* Dataset records *
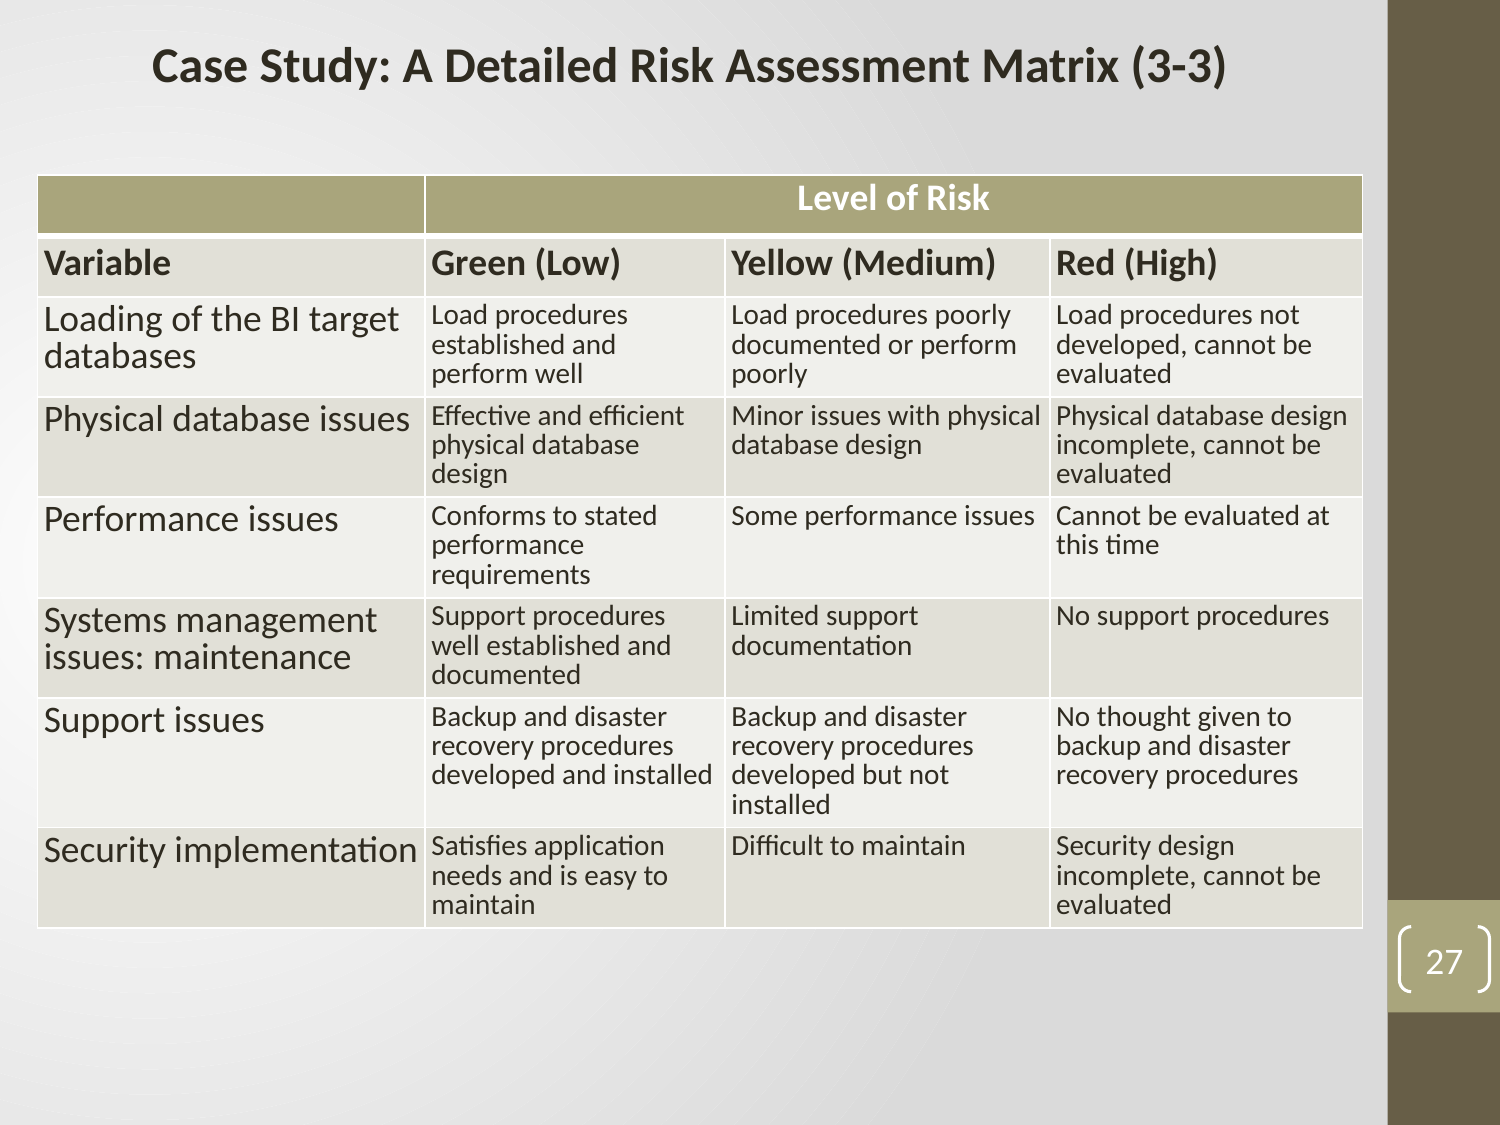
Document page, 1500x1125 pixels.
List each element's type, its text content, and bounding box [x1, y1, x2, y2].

table_cell Satisfies application needs and is easy to maintain [426, 828, 724, 927]
text_box Case Study: A Detailed Risk Assessment Matrix (3-3) [137, 24, 1350, 100]
table_cell Backup and disaster recovery procedures developed and installed [426, 699, 724, 827]
table_cell Effective and efficient physical database design [426, 398, 724, 496]
table_cell Backup and disaster recovery procedures developed but not installed [726, 699, 1049, 827]
table_cell Some performance issues [726, 498, 1049, 597]
table_header Level of Risk [426, 176, 1362, 233]
table_header [38, 176, 424, 233]
table_cell Green (Low) [426, 239, 724, 296]
table_cell Performance issues [38, 498, 424, 597]
table_cell Security design incomplete, cannot be evaluated [1051, 828, 1362, 927]
table_cell Minor issues with physical database design [726, 398, 1049, 496]
table_cell Difficult to maintain [726, 828, 1049, 927]
table_cell Support procedures well established and documented [426, 599, 724, 697]
table_cell Systems management issues: maintenance [38, 599, 424, 697]
table_cell No thought given to backup and disaster recovery procedures [1051, 699, 1362, 827]
table_cell Load procedures poorly documented or perform poorly [726, 298, 1049, 396]
table_cell Variable [38, 239, 424, 296]
table_cell Support issues [38, 699, 424, 827]
table_cell Load procedures established and perform well [426, 298, 724, 396]
table_cell Load procedures not developed, cannot be evaluated [1051, 298, 1362, 396]
table_cell Yellow (Medium) [726, 239, 1049, 296]
table_cell Limited support documentation [726, 599, 1049, 697]
table_cell Physical database design incomplete, cannot be evaluated [1051, 398, 1362, 496]
table_cell Security implementation [38, 828, 424, 927]
slide_number 27 [1397, 925, 1492, 994]
table_cell Red (High) [1051, 239, 1362, 296]
table_cell No support procedures [1051, 599, 1362, 697]
table_cell Conforms to stated performance requirements [426, 498, 724, 597]
table_cell Physical database issues [38, 398, 424, 496]
table_cell Loading of the BI target databases [38, 298, 424, 396]
table_cell Cannot be evaluated at this time [1051, 498, 1362, 597]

* What you should do *
Each line of the listing above that includes the word "design" is to be counted, and only the total reported.

* Your response *
4